Le imprese possono creare asili interni o fare accordi con strutture esterne del territorio. Il commento di Fabio Streliotto, co-founder di Innova srl
Le strutture dedicate ai minori interne alle imprese, nello specifico asili nido e scuole per l’infanzia, nascono solitamente nelle grandi aziende con l’obiettivo di aiutare i dipendenti genitori a conciliare meglio impegni familiari e vita professionale.
Come forma di welfare aziendale, rappresentano anche uno strumento di miglioramento del clima interno, del benessere dei dipendenti, e per la promozione dell’immagine aziendale.
Nelle intenzioni, questo tipo di iniziative di sostegno alla gestione familiare agevolano i genitori in diversi modi: facendo risparmiare tempo e stress negli spostamenti per accompagnare e riprendere i figli all’asilo; accorciando i tempi di rientro delle lavoratrici dalla maternità, che possono tornare al lavoro a cuor più leggero considerata la vicinanza dei figli; fidelizzando i dipendenti all’azienda, e favorendo le possibilità di carriera per le donne.
Le strutture dedicate ai figli dei dipendenti non sono ancora molte in Italia, nel caso degli asili nido aziendali sono solo 220 su 11.017 totali (dati Istat su anno scolastico 2016/2017), in un contesto in cui, si legge nel rapporto Istat, «I posti disponibili coprono il 24% del potenziale bacino di utenza (bambini residenti sotto i 3 anni).
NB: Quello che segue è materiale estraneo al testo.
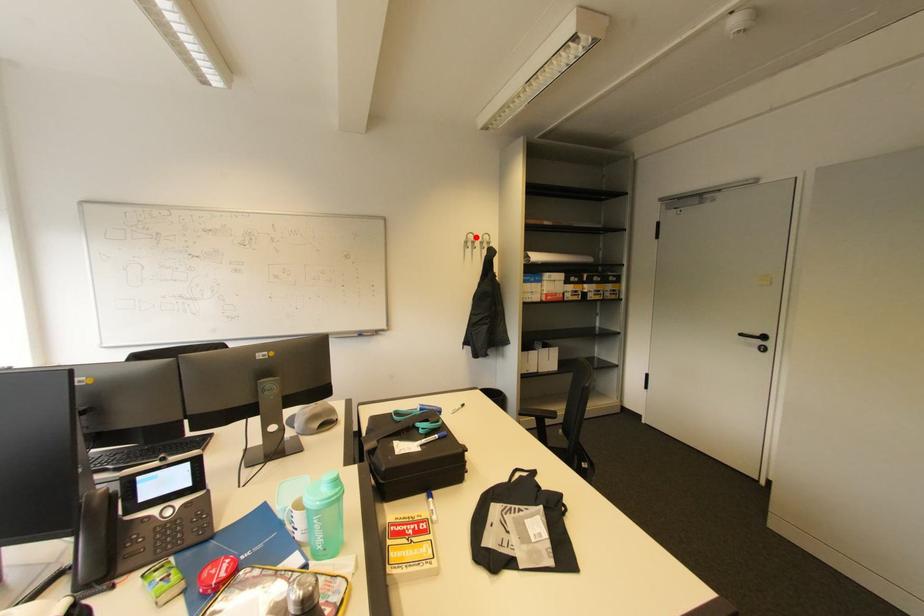
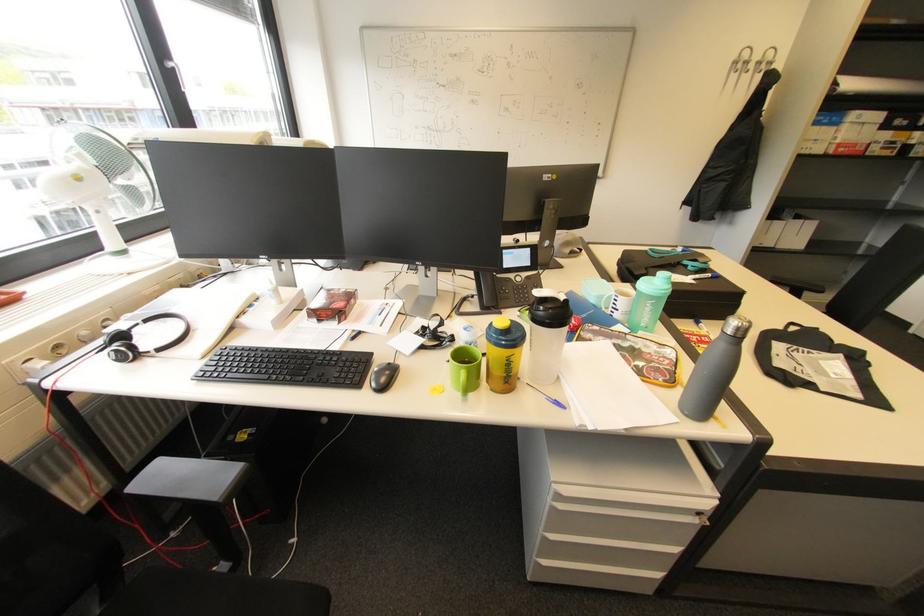
Question: I am providing you with two images of the same scene from different viewpoints. Given a red point in image1, look at the same physical point in image2. Is it:

Choices:
 (A) Closer to the viewpoint
 (B) Farther from the viewpoint

Answer: (B)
Tale dotazione è ancora sotto al parametro del 33% fissato dall’Unione europea per sostenere la conciliazione della vita familiare e lavorativa e promuovere la maggiore partecipazione delle donne al mercato del lavoro».
L’offerta del settore pubblico è insufficiente e gli asili privati sono costosi. Inoltre l’Istat ha registrato che dal 2011/2012 è sceso il numero dei bambini iscritti nei servizi educativi comunali e convenzionati, forse anche a causa delle difficoltà economiche delle famiglie. Dal 2012 si sono ridotte anche le risorse pubbliche disponibili sul territorio.
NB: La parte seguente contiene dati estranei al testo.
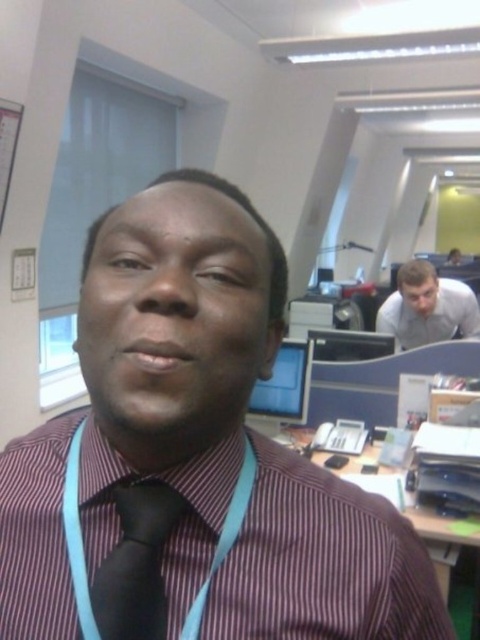
You are standing in the office and need to determine which of the two points, point [222,484] or point [305,364], is nearer to you. Based on the scene, which point is closer?

Point [222,484] is closer to the viewer than point [305,364].

Looking at this image, you are organizing a clothing store and need to arrange the striped cotton shirt at center and the white glossy shirt at upper right on a rack. Which shirt should be placed lower on the rack to ensure both are visible?

The striped cotton shirt at center should be placed lower on the rack because it is shorter than the white glossy shirt at upper right, allowing both shirts to be visible without one blocking the other.

You are an office worker who needs to choose between two shirts for a presentation. The striped cotton shirt at center and the white glossy shirt at upper right are available. Which shirt is narrower in width?

The striped cotton shirt at center has a lesser width compared to the white glossy shirt at upper right, so the striped cotton shirt at center is narrower in width.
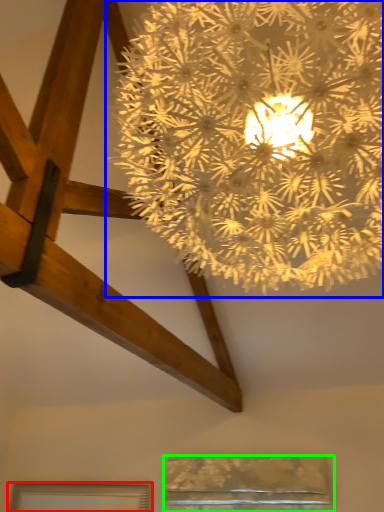
Question: Which object is positioned farthest from window (highlighted by a red box)? Select from lamp (highlighted by a blue box) and window (highlighted by a green box).

Choices:
 (A) lamp
 (B) window

Answer: (A)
Tra le aziende dotate di nido aziendale ci sono Nestlè, Ferrero, Artsana Group, Chicco, Pirelli, Ferrari, Deutsche Bank, Unicredit, BNL, Intesa San Paolo, Banca Mediolanum, Fiat, e ancora Telecom, Vodafone e Wind.
In alternativa alla creazione di veri e propri asili aziendali, le imprese possono allacciare collaborazioni con strutture esterne. Ne abbiamo parlato con Fabio Streliotto, co-founder di Innova srl, società di consulenza specializzata in servizi di welfare di comunità.
Nell’ottica di un utilizzo del welfare come strumento che, oltre a mirare al benessere del lavoratore, possa essere utile anche allo sviluppo del territorio e della comunità, per Streliotto risulta più interessante che le aziende facciano degli accordi con gli asili nido o le scuole materne territoriali piuttosto che avviarli internamente.
«Un asilo nido aziendale può contribuire a farne morire un altro nel territorio, e considerato l’abbassamento della natalità che abbiamo in Italia questo rischio è elevatissimo. Sottoscrivendo degli accordi con asili esterni, le imprese possono richiedere la “prenotazione” di un numero di posti all’anno per i loro dipendenti, un tipo di azione che rappresenta anche un risparmio, perché creare e gestire una struttura ha costi molti alti. In aggiunta, questi accordi contribuiscono a mantenere un servizio nel territorio e a renderlo disponibile anche agli altri cittadini. Lato azienda inoltre, i servizi a beneficio della collettività possono essere comunicati come responsabilità sociale d’impresa.
Dalle nostre interviste ai lavoratori nell’ambito dei progetti seguiti da Innova, è emersa un’altra problematica. Gli intervistati generalmente preferiscono avere la scuola materna e l’asilo nido vicino a casa. Il motivo risiede in questo: quando il bambino non sta bene, ovviamente non può rimanere nella struttura e non può nemmeno essere portato in ufficio o in produzione dai genitori. Se invece l’asilo è vicino a casa, un parente può eventualmente andare a prenderlo e occuparsi di lui.
Altra situazione tipo: quando i genitori sono a casa dal lavoro, per portare il bambino all’asilo devono andare in azienda e poi tornare a casa. O ancora, se il genitore cambia datore di lavoro, perde anche il servizio per il figlio, e l’iter per il cambio di asilo poi non è semplicissimo.
La scelta dei lavoratori quindi – conclude Streliotto – è normalmente quella di avere il servizio vicino a casa, non nell’azienda o vicino all’azienda. Questo significa che, se in un’impresa ci sono lavoratori residenti in vari comuni, è preferibile fare eventualmente più accordi con più asili in luoghi diversi, piuttosto di centralizzare tutto nell’impresa stessa».